Cross-functional team
I defined and built the system in the first two weeks. Scaling it required a team. I led rollout alongside:
Manager
Programme sponsorship
Co-presenting to executives and teams, securing approval to expand ADG across the migration programme and into adjacent asset teams.
Engineer
Architecture review
Technical partner for agent workflow design, validation gate criteria, and enterprise integration with the Context Library.
Delivery Mgr
Delivery alignment
Aligning ADG rollout with migration programme milestones, epic cadence, and sign-off workflows across BA and PO cohorts.
Coach
Adoption and change
Co-designing how BAs and POs integrate ADG into existing ceremonies, template customisation, and feedback loops.
Engineer
Demo and review
Review partner for agent definitions, slash commands, and staging workflow before each programme demo and rollout gate.
What changed
| Before | After |
|---|---|
| Requirements docs taking 14+ days from kickoff to sign-off | First draft generated in ~19 minutes, with human review gate before sign-off |
| Context scattered across Confluence, Word, PowerPoint, Excel | 1,331 governed distillations, searchable, classified, with source lineage |
| AI prompting: tedious, repetitive, high hallucination risk | Single slash command, template-driven, citation-traced, validation-gated |
| Architects and engineers skeptical, no time allocated | Executive approval secured; architects scaling in for architecture doc templates |
| Requirements and PO briefs only, manual workflow | Requirements + PO briefs live; architecture docs scaling; onboarding pipeline for next teams |
| Context Lifecycle: platform with no consuming product | First Generation-phase proof point: context in, signed-off SDLC documents out |
Persona by persona. Doc type by doc type.
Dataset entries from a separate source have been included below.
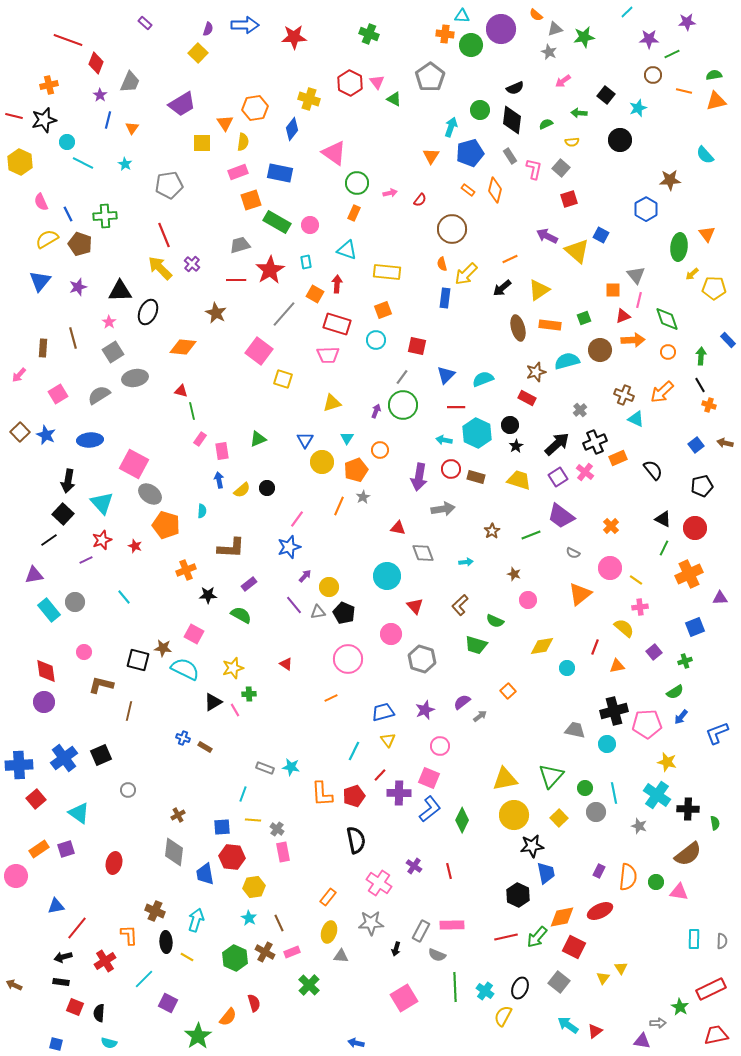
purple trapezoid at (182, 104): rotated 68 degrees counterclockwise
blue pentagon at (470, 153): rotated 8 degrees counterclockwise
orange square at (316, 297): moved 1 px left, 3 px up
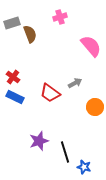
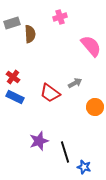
brown semicircle: rotated 18 degrees clockwise
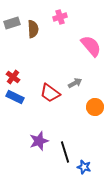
brown semicircle: moved 3 px right, 5 px up
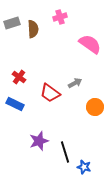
pink semicircle: moved 1 px left, 2 px up; rotated 15 degrees counterclockwise
red cross: moved 6 px right
blue rectangle: moved 7 px down
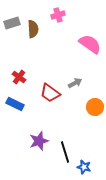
pink cross: moved 2 px left, 2 px up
ADG did not launch to everyone at once. The roadmap expands by persona and document type: requirements for BAs first, PO briefs next, architecture docs for architects now scaling, then solution design and UX, then a self-serve onboarding pipeline for asset teams across the domain.
100% adoption for POs and BAs landed at W4 (11/11 active). We are now in Pilot Beta, scaling architecture doc templates to architects. Next: solution designers, then self-serve onboarding for asset teams.
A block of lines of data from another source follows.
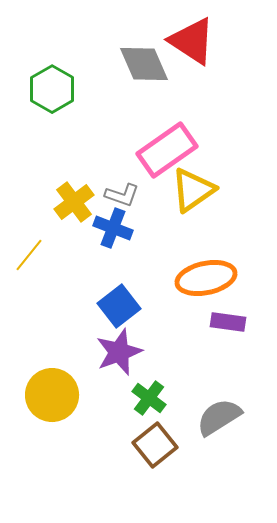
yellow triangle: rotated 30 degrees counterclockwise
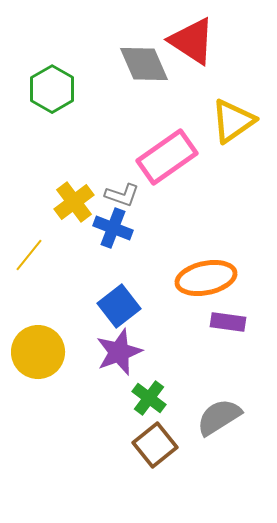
pink rectangle: moved 7 px down
yellow triangle: moved 40 px right, 69 px up
yellow circle: moved 14 px left, 43 px up
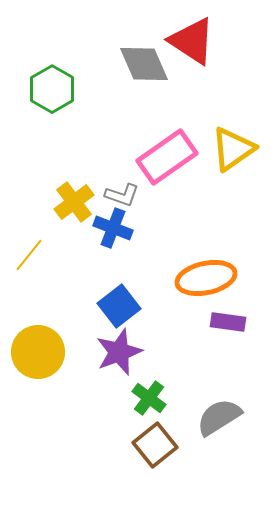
yellow triangle: moved 28 px down
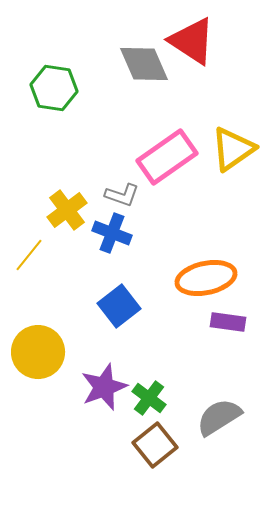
green hexagon: moved 2 px right, 1 px up; rotated 21 degrees counterclockwise
yellow cross: moved 7 px left, 8 px down
blue cross: moved 1 px left, 5 px down
purple star: moved 15 px left, 35 px down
The pace-setter is trust, not ship dates. Each phase proves one persona and doc type on real programme content before the next cohort onboarded. That is how you get 100% adoption instead of a launch announcement nobody uses.
Pitch the promise. Ship the proof. Let the demo convert.
The ADG story is really two stories stacked: a platform story (The Context Lifecycle) and a product story (ADG). The platform gives you governed context. The product turns that context into documents people actually sign off on. Neither works without the other, and having both is what makes this credible as an AI product narrative, not just an infrastructure experiment.
What I learned: skeptical technical stakeholders do not convert on projections, no matter how well-framed. They convert when you show them their own content, cited correctly, in a format they recognise, with a review checklist they would have written themselves. The two-week solo build was not a compromise. It was the strategy. Speed forced focus. Focus produced a demo that sold faster than any slide deck.
What I'd do differently: I would still pitch first (the projections secured the mandate), but I would loop one friendly BA into the build earlier, even without architect time. A co-builder during week one would have surfaced template gaps before the demo, not after it.
Two weeks to demo. 11 users at 100% adoption. 10 validation gates on every run. ~19 minutes vs 27 to 40 hours. The architects who said no became the team scaling it forward.